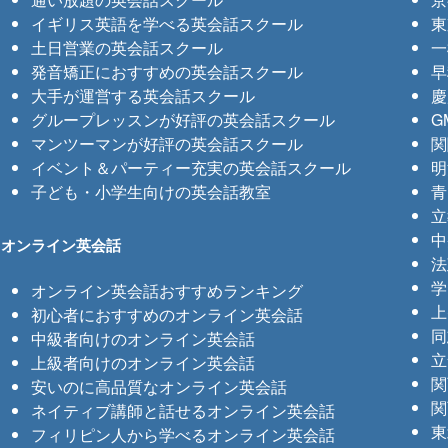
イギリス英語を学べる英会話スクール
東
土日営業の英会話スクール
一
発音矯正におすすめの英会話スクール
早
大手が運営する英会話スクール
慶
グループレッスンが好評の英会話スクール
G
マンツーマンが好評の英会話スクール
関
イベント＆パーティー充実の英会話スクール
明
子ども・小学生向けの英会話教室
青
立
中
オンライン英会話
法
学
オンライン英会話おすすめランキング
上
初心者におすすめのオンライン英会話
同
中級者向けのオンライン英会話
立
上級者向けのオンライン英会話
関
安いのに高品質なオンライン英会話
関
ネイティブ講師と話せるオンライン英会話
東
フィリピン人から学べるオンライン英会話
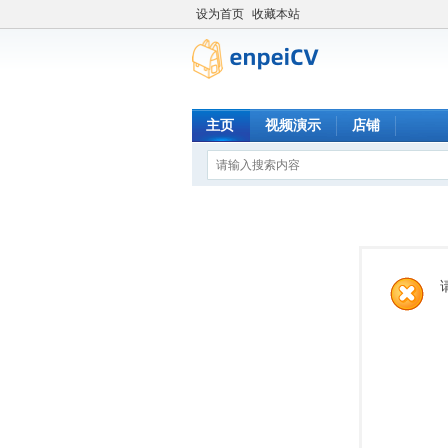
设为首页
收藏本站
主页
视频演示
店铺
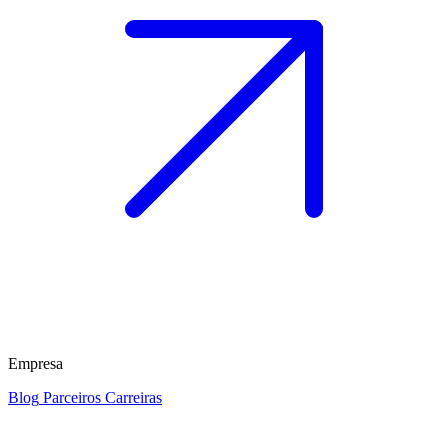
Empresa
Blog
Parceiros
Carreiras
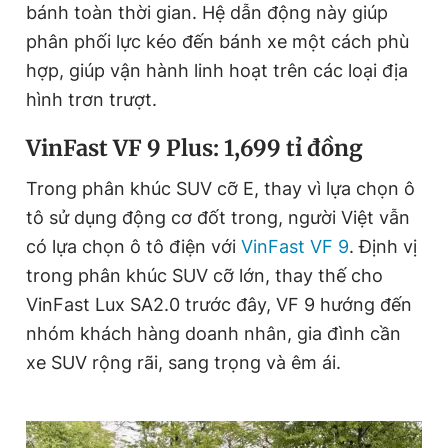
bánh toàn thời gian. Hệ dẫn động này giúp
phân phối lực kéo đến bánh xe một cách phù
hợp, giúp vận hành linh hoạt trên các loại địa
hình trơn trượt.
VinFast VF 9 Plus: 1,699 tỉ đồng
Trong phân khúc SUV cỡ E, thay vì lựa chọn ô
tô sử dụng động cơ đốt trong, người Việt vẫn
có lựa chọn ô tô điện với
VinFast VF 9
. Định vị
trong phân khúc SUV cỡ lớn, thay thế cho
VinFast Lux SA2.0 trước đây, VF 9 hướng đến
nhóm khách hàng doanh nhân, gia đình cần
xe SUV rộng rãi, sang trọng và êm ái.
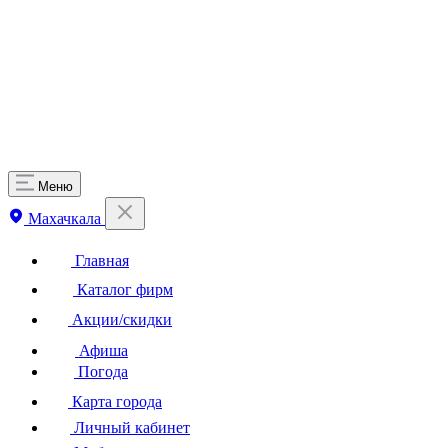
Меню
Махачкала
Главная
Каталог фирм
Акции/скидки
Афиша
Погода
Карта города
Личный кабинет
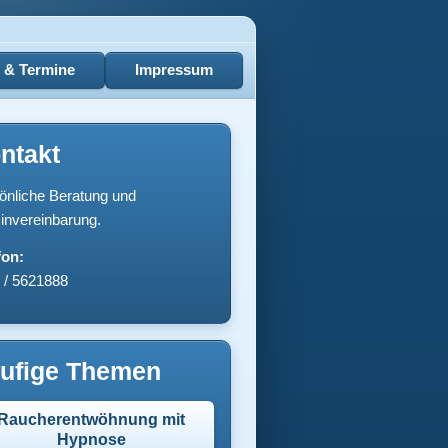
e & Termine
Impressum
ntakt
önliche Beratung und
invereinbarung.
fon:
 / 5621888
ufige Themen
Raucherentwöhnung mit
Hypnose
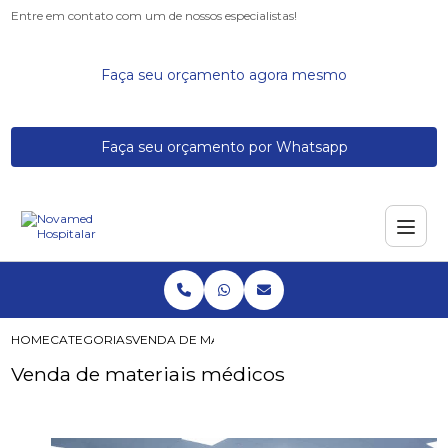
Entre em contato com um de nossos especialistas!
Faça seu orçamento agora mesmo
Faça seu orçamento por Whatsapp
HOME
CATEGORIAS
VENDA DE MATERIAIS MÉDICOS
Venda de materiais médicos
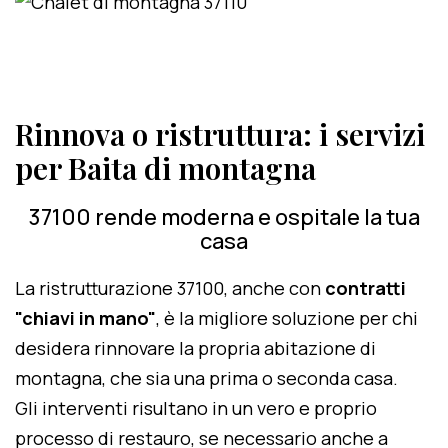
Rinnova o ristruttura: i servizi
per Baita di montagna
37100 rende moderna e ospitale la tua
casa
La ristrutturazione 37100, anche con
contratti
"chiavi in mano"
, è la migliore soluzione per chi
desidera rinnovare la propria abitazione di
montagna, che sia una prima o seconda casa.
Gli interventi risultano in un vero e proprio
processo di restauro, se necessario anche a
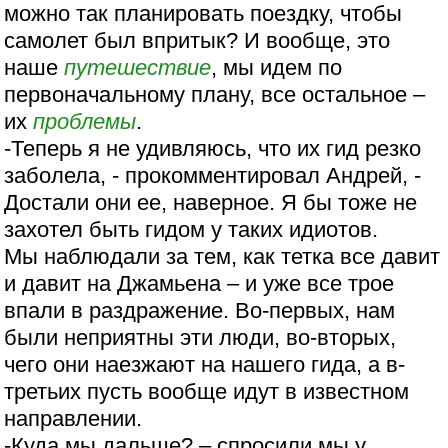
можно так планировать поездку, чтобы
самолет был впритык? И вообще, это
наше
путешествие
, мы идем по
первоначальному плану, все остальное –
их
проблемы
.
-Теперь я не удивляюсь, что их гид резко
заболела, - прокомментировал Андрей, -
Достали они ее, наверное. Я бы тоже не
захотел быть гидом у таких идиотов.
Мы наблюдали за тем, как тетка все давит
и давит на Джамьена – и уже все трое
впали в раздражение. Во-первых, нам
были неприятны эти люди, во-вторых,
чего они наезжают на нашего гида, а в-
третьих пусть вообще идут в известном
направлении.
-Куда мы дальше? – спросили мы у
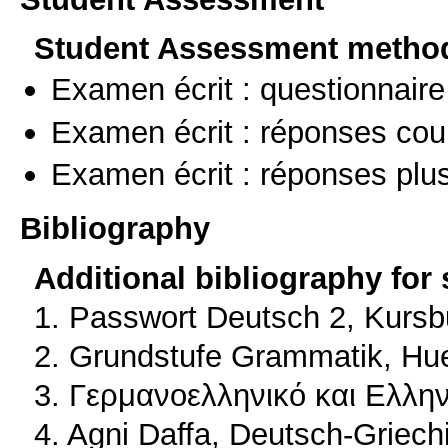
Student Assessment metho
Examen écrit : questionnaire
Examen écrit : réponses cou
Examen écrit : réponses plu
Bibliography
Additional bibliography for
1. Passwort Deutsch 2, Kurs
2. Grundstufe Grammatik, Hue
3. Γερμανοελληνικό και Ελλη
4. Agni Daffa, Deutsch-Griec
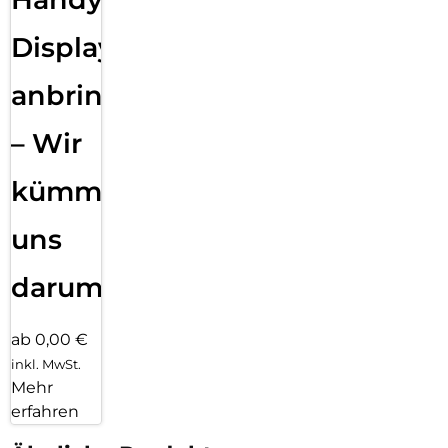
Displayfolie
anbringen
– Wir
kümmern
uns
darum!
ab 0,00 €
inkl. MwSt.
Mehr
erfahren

◇ ◇ ◇

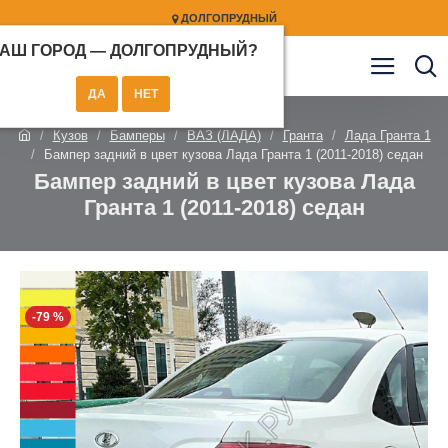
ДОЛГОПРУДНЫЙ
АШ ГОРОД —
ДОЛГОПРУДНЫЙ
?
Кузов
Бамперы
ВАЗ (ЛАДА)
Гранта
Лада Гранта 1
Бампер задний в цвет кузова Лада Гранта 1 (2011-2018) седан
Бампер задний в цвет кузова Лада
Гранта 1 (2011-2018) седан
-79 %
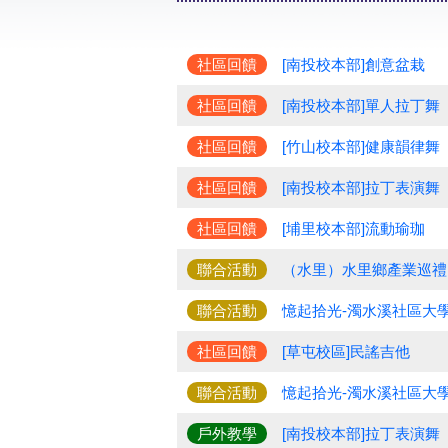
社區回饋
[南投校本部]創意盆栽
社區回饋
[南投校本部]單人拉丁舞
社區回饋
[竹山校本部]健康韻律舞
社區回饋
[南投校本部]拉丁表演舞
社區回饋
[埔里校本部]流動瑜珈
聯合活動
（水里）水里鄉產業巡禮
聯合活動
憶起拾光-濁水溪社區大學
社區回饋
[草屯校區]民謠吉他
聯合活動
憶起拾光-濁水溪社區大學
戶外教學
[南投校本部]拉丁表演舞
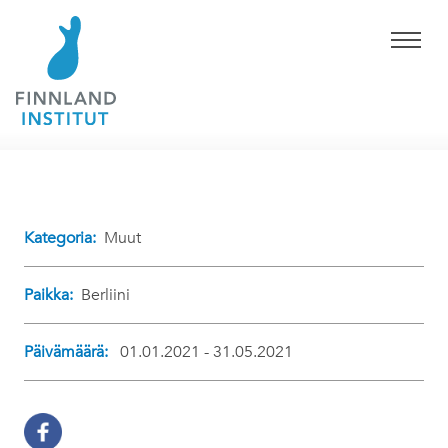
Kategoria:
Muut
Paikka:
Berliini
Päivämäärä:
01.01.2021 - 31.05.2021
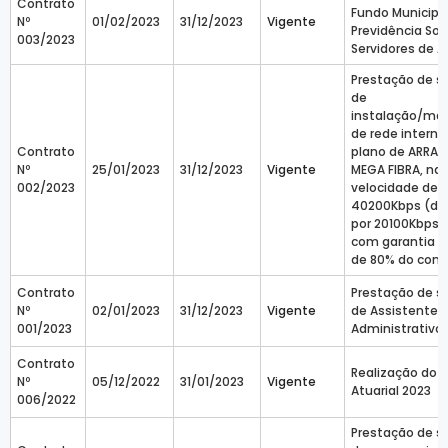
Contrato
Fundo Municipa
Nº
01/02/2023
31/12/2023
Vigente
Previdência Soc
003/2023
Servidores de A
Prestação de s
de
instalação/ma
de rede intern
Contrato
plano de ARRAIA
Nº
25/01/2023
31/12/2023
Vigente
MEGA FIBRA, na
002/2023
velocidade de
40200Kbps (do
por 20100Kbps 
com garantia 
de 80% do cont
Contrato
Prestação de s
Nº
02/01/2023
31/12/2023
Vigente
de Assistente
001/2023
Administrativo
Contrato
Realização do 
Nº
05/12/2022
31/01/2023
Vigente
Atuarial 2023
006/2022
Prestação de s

◇ ◇ ◇

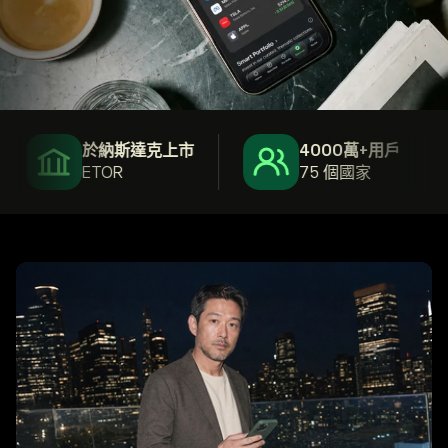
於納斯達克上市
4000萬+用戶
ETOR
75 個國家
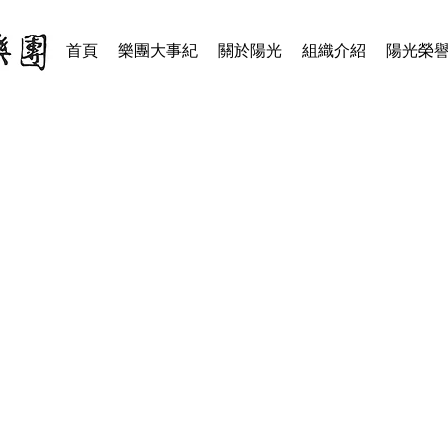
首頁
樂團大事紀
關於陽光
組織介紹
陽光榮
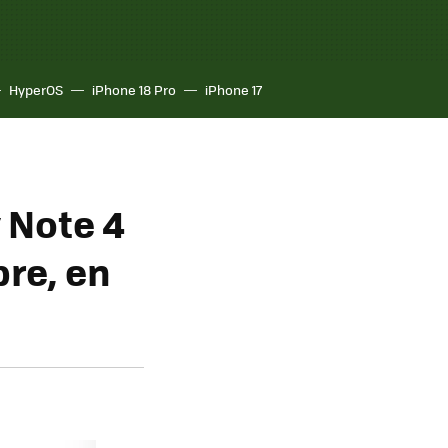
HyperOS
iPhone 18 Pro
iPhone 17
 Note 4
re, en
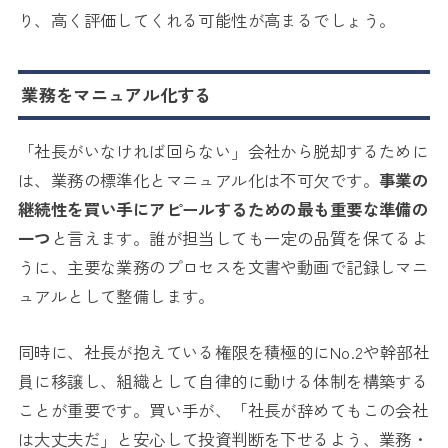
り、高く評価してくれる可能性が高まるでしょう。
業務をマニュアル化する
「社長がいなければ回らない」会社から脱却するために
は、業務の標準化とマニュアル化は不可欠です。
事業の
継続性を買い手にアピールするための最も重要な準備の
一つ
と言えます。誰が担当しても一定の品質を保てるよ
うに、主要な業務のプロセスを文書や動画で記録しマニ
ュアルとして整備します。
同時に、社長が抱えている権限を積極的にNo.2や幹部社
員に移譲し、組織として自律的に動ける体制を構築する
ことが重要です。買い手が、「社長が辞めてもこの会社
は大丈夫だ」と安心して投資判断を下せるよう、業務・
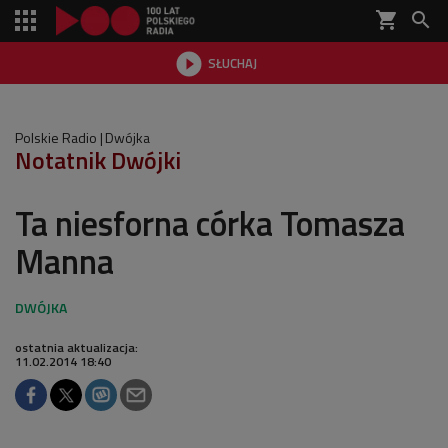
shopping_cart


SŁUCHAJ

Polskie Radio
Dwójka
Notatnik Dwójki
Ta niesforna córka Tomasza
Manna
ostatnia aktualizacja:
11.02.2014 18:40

◇ ◇ ◇

Task item - On how many lines of the records above does the word "南投校本部" appear? Answer with only that number.

Worked solution - 4